I have seen some posts asking about using opencv on arm baremetal environment.
I would say yes, opencv can be compiled in arm cross compiler and used in arm baremetal environment which I did.
I started trying on 2.4.8 then 2.4.13.7, took me a while to run it on my own developped zynq dual core arm processor both running rtos plus opencv.
after play with that a while, I was thinking use 4.5+ which has dnn, so I tried it again, and with experiences by porting 2.4.x, this time take me much less time to get it start running. I have ported 4.11.0 to my zynq arm board,
but i havent try advance usage with dnn which i plan to do. basic function like read image with bmp/jpg/png are working, cvmat puttext, rotate, color fill are working fine.
i did use stereobm with 2.4.13.7 on my arm board. works fine.
regarding speed, i do two image 480x272 for my cameras, resize to half, rotate an angle and put them into same image and show on cd takes 60ms while it has plenty of interrupts break the processing.
a stereo processing (stereobm) with 480x272 taking 130ms.
When later if able to run DNN module on my arm board, i wil see how slow it is.
well, if you want to know whether opencv can be used in arm baremetal/rtos environment, the answer is YES
tried yolov4_tiny 320*320 pretrained model, run on my pc by cpu in opencv 4.11.0 takes 380-690ms.

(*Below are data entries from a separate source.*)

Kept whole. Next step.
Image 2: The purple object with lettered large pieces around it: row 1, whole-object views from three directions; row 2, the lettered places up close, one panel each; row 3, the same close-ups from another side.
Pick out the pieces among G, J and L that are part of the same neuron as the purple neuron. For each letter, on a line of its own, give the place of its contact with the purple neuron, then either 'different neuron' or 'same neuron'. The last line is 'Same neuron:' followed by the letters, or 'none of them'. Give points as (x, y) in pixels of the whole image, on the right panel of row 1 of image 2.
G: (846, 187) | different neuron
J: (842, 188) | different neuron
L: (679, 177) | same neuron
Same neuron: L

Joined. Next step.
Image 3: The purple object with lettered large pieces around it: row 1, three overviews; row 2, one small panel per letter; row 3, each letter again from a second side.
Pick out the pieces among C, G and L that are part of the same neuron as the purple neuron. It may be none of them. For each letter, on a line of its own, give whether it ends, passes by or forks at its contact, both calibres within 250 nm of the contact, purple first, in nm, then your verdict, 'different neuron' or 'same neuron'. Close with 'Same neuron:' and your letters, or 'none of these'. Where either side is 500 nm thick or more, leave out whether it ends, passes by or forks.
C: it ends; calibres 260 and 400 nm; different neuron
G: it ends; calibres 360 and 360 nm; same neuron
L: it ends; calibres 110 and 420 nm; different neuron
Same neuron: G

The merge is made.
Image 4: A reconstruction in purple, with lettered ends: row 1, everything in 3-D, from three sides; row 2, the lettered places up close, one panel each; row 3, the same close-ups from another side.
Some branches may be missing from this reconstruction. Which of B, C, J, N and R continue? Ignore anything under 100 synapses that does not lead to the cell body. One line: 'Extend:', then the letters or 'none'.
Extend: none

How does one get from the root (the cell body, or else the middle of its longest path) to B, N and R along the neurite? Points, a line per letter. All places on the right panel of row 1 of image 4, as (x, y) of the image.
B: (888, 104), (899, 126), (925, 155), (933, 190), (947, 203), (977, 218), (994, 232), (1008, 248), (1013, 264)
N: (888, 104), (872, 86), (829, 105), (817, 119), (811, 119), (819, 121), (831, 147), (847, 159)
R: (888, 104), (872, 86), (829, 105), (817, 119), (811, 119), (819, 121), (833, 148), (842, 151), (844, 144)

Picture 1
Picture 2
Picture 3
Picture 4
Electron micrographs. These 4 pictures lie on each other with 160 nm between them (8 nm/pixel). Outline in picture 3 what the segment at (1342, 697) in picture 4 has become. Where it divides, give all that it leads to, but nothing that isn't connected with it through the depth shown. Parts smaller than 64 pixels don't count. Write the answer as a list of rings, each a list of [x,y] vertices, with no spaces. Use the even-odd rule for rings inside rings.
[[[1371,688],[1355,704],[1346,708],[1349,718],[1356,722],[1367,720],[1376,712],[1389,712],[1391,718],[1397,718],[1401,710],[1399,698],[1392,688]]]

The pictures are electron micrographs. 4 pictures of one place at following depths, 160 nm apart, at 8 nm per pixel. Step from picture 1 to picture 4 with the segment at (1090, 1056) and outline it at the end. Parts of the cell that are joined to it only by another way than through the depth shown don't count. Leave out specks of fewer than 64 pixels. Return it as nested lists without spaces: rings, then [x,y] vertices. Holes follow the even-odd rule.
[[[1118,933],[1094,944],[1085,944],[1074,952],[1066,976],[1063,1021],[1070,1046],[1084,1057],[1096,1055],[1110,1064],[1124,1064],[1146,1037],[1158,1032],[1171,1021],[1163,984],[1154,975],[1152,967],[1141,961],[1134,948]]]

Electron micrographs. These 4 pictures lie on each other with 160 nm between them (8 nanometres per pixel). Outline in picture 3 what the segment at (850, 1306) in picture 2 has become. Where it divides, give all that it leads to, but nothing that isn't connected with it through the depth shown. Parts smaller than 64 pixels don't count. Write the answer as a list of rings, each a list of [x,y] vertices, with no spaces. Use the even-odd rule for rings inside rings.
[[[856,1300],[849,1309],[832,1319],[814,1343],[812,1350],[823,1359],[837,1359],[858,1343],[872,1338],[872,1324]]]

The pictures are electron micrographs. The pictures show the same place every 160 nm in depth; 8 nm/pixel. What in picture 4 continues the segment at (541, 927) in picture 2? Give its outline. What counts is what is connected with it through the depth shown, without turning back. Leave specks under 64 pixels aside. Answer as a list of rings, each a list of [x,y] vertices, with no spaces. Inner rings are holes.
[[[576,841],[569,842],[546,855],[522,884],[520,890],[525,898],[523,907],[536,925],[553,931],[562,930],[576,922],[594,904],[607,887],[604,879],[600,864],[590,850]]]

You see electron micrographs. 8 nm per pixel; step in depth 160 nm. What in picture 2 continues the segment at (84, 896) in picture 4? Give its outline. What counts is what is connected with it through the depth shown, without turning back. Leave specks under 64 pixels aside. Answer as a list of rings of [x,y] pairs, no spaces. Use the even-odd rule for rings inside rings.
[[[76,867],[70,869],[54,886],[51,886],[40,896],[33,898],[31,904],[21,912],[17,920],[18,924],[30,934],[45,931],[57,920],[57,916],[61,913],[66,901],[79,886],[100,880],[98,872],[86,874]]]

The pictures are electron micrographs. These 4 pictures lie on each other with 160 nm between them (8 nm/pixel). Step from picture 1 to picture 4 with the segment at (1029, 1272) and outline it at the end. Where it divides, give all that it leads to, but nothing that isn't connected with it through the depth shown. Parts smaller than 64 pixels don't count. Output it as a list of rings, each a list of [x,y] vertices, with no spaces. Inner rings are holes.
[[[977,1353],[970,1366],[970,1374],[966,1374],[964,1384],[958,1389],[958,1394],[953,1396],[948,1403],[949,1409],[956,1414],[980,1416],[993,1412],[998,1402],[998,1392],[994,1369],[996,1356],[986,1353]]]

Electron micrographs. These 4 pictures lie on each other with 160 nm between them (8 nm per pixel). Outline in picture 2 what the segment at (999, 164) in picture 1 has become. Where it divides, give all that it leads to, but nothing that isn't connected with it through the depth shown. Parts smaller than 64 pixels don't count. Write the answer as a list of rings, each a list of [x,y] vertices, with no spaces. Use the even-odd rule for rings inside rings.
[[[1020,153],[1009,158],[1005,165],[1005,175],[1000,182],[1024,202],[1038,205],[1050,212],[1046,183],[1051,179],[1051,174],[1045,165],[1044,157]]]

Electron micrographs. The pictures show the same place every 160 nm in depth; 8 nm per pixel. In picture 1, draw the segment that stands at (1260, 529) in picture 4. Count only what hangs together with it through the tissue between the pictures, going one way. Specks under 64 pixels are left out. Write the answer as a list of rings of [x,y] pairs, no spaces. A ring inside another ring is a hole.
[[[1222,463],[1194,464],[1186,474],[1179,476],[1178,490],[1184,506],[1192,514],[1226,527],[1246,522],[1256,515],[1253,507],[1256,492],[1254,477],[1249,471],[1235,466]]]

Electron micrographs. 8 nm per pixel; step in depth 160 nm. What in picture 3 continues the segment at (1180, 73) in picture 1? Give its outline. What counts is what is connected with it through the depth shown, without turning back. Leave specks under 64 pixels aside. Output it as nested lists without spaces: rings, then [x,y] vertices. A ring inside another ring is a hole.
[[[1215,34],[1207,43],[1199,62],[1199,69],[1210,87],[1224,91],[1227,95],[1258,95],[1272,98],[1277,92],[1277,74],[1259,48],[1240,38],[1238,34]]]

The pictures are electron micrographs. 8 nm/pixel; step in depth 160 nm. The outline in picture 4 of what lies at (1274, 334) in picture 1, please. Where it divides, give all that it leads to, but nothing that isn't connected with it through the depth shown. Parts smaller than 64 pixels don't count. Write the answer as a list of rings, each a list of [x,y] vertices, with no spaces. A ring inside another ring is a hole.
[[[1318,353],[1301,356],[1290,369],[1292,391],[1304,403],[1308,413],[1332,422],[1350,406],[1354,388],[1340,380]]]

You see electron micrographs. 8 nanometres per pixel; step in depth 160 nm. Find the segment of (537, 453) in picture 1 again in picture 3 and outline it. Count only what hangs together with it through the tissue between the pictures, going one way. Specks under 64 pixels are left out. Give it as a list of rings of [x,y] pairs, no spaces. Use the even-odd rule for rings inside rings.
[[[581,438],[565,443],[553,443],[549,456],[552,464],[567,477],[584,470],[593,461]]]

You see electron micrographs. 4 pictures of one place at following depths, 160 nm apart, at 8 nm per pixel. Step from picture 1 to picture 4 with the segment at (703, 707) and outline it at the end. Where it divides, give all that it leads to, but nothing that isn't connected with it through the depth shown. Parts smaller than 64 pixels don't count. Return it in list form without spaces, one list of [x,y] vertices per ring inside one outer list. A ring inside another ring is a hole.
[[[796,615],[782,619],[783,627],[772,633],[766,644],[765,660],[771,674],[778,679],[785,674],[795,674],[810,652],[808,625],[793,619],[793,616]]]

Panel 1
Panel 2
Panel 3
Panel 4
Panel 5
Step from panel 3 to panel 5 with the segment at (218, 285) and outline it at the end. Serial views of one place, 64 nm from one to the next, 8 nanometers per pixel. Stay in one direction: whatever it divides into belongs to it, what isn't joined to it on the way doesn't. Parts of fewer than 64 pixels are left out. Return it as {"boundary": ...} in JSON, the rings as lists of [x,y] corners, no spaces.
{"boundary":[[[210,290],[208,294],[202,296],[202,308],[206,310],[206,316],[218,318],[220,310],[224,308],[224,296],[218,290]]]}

while run on my zynq single core cpu 750Mhz DDR 533Mhz with L1 L2 cache on, read and write via sdcard, no FPGA acceleration no neon instructio, if compiled by O0, took 120s. O2 took 60s, compileation with O3 neon vector, took 30s.
plan to try tensor flow lite model to see howslow it is.
I tried with .tflite format model file. Looked through many existed pretrained files, seems opencv 4.11.0 even pc code encounter some errors, like type error. shape error. Then I give up, looked for other light mode with faster processing time.
Find that yolo_fastestv2 352*352 seems works fine, it need port protobuf module to ARM side too. it works fine after done with that.
tried with compilation flag O0. no optimization at all. it run one frame within 3 seconds. believe with O3 it will be faster.
compiled with O3. use -neon or -vfpv3. seems no big difference. run 20 frames took less than 20s. each frame 352*352 around 1.8s for yolo fatestv2, model size 300KB.
with opencv macro switch use_intrinsic and compile_neon. looks like cv_try_neon turned on and some functions are not implemented, thus failed to pass compilation.
Plan next step to optimise some parts by using FPGA.
Anyway opencv 4.11.0 is fine to use in ARM baremetal environment.